• _Input for this task_:

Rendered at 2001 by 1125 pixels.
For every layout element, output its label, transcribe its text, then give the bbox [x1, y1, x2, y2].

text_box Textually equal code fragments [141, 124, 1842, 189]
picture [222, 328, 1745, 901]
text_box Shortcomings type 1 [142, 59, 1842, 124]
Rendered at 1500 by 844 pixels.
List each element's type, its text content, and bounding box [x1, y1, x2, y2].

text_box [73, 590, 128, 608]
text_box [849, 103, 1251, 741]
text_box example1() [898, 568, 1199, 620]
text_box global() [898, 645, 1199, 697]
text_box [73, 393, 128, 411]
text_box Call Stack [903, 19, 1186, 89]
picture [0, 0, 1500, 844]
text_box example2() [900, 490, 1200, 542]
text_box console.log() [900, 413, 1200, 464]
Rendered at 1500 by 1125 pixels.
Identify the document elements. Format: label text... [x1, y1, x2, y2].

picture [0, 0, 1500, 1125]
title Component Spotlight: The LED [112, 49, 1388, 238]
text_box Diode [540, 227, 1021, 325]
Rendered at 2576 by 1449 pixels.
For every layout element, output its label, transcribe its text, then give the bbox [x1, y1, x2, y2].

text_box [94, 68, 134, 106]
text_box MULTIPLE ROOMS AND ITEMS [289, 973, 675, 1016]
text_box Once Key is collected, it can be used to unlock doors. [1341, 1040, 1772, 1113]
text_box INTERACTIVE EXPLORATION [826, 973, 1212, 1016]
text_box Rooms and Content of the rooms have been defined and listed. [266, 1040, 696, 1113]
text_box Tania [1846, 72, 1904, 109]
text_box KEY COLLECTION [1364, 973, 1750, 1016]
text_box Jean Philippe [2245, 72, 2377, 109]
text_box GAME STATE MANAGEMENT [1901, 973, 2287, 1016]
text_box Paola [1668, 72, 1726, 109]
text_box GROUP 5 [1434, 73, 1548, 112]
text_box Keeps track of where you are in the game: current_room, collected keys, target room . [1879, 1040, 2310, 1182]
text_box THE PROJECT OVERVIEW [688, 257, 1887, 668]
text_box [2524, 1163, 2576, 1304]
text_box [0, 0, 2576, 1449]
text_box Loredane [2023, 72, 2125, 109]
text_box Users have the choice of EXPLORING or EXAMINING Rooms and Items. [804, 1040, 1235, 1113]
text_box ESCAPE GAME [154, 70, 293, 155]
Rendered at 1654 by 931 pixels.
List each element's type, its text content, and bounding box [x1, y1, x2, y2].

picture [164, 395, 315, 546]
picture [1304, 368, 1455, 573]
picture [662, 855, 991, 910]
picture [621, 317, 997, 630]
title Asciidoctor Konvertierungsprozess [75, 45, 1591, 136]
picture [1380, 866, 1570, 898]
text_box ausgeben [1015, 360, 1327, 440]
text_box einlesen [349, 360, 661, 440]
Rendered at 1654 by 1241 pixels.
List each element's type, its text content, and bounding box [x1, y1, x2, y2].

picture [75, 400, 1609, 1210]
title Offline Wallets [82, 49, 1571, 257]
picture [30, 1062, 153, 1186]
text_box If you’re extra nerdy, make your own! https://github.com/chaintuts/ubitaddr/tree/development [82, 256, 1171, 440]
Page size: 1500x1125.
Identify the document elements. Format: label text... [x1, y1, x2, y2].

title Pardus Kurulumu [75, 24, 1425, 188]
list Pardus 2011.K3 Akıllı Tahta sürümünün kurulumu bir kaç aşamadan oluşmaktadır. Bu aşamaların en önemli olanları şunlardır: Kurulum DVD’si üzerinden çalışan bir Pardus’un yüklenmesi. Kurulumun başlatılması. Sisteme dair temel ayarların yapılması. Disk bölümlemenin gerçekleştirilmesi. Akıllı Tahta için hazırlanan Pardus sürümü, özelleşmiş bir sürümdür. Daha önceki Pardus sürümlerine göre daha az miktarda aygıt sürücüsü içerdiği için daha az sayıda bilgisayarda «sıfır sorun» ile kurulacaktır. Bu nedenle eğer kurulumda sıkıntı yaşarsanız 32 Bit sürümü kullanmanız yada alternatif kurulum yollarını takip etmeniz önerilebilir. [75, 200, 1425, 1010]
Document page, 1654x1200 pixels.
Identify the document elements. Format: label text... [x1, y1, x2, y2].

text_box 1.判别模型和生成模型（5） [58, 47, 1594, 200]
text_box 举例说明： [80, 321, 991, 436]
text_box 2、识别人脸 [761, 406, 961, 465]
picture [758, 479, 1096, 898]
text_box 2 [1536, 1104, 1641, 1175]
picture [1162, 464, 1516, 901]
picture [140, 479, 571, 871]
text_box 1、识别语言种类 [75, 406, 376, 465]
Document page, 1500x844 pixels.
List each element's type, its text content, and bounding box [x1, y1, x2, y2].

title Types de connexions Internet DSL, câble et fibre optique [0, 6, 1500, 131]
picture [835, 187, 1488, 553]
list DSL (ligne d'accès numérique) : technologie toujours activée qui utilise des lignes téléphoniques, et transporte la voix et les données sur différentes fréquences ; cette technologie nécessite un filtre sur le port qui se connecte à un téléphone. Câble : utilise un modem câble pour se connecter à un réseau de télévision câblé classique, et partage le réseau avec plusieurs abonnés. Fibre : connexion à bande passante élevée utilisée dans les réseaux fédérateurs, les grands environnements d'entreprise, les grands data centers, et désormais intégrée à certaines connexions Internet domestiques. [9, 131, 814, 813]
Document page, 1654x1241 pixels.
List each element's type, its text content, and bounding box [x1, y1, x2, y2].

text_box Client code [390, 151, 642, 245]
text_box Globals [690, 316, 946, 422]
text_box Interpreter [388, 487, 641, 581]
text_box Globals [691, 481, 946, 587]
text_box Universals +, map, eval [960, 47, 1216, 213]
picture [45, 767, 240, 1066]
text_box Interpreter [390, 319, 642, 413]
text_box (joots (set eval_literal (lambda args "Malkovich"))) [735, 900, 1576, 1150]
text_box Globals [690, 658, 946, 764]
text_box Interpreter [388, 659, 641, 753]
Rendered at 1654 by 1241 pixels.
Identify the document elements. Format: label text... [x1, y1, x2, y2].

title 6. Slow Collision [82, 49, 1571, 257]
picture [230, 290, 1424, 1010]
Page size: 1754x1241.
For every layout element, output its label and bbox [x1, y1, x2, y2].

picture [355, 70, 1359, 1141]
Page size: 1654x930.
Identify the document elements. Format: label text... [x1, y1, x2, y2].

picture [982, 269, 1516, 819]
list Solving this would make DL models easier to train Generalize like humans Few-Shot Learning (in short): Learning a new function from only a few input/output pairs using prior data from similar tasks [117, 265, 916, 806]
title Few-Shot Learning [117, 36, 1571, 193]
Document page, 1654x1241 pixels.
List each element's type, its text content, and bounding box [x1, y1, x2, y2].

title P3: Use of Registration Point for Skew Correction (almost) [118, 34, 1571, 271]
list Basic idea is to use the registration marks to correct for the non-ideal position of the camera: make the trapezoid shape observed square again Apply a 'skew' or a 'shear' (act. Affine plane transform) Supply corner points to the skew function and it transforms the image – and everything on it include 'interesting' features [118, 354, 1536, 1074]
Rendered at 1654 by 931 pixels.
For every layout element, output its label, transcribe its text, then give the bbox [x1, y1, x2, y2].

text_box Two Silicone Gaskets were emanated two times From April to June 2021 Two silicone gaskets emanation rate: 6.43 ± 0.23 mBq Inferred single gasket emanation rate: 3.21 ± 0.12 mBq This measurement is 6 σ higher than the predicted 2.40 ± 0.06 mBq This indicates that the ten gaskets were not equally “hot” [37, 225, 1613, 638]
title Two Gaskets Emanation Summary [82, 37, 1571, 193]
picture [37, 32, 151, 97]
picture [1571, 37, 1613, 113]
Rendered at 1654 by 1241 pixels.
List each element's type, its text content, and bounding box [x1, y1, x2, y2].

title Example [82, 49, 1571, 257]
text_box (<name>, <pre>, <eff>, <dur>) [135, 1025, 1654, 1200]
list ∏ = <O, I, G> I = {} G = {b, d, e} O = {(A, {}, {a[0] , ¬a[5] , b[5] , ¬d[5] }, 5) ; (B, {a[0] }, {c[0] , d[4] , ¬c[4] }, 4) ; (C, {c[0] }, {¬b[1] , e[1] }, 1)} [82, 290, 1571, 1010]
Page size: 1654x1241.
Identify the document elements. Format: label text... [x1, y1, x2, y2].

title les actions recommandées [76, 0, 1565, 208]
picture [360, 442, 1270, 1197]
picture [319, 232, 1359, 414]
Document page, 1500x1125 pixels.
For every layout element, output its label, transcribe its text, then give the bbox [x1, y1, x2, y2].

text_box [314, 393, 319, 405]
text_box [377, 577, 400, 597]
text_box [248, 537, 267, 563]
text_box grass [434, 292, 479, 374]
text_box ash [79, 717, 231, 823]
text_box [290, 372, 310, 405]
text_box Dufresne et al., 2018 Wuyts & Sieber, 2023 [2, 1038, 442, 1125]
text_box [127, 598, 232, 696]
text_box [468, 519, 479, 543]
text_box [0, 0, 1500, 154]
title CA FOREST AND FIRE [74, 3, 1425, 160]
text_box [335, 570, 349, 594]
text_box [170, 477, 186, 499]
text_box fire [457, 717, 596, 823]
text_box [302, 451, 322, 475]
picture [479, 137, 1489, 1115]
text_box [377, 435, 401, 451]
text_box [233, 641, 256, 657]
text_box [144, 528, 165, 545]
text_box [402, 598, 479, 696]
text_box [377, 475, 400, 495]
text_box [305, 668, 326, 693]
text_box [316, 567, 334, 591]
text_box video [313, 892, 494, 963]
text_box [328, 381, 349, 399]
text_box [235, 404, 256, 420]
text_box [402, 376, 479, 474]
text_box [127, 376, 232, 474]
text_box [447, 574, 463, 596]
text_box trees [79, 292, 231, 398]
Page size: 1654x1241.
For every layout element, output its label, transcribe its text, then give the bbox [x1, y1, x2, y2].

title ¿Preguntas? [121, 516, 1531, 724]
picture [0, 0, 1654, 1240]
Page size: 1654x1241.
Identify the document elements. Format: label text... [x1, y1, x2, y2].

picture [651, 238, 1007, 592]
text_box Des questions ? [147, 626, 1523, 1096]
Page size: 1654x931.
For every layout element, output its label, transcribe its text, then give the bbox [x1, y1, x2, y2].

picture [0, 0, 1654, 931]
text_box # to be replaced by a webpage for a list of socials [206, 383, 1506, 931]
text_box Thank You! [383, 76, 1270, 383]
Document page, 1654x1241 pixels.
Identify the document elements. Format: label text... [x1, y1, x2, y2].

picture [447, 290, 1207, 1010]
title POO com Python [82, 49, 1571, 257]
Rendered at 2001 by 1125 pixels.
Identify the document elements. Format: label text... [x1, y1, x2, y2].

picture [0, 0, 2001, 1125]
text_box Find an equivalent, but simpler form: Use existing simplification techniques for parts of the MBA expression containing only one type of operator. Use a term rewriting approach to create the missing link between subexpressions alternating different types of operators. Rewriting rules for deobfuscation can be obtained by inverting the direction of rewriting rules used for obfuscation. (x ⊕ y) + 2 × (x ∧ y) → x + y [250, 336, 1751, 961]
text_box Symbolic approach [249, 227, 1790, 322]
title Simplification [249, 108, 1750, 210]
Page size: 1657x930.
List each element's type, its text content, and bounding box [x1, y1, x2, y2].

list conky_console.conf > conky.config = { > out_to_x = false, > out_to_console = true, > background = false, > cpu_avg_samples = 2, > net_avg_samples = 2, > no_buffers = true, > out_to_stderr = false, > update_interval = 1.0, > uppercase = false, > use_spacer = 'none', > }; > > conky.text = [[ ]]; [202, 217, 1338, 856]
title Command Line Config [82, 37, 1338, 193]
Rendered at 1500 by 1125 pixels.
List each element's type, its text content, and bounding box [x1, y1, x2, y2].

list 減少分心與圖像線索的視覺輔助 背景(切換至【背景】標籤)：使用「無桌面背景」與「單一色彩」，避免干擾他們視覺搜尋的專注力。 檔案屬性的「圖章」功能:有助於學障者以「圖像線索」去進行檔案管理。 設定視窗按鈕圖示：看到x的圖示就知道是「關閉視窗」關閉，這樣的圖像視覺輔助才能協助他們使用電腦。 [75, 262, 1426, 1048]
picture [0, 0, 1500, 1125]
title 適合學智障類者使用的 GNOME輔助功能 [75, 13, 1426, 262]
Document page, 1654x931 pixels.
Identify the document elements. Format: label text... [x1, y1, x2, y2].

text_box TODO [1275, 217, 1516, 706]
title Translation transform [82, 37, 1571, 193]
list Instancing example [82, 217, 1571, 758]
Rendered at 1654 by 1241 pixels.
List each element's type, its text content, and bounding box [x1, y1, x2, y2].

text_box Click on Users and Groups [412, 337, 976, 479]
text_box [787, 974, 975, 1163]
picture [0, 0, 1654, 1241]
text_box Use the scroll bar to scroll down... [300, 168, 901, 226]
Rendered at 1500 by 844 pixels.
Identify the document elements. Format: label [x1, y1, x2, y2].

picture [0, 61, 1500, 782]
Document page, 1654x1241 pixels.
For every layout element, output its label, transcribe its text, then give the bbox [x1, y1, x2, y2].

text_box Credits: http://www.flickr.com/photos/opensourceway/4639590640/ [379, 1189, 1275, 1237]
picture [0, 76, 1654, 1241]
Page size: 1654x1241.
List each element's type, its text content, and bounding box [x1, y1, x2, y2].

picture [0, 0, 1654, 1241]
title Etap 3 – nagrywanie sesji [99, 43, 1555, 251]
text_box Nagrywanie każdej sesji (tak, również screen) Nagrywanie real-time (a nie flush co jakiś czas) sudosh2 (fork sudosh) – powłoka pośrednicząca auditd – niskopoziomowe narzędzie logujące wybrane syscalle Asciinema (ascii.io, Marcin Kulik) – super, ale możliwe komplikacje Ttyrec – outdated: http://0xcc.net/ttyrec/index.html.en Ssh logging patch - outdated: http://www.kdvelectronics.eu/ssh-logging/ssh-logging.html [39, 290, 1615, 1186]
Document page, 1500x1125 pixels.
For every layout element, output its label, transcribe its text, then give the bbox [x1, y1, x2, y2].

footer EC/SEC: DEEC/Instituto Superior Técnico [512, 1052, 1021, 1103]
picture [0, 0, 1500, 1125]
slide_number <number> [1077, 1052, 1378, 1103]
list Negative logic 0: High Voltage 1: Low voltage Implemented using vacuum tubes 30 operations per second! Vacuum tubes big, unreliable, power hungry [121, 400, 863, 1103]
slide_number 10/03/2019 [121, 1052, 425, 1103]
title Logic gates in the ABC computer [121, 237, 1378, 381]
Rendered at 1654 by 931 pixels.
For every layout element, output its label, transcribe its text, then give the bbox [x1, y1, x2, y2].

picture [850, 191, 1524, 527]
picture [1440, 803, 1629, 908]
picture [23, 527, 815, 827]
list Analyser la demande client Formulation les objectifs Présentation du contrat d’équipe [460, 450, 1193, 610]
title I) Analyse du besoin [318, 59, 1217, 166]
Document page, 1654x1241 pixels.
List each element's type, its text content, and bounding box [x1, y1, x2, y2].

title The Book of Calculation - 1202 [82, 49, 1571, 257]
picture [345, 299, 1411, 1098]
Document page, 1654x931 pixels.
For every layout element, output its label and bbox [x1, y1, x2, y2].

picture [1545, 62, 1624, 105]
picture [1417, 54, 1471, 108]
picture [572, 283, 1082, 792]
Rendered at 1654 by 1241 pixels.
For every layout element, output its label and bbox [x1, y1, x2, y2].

• _Do this_: Please copy the listing from its first line through the line containing "text_box Shortcomings type", substituting "page element" for "layout element" and leaving everything else unchanged.

• _Full solution_:
Rendered at 2001 by 1125 pixels.
For every page element, output its label, transcribe its text, then give the bbox [x1, y1, x2, y2].

text_box Textually equal code fragments [141, 124, 1842, 189]
picture [222, 328, 1745, 901]
text_box Shortcomings type 1 [142, 59, 1842, 124]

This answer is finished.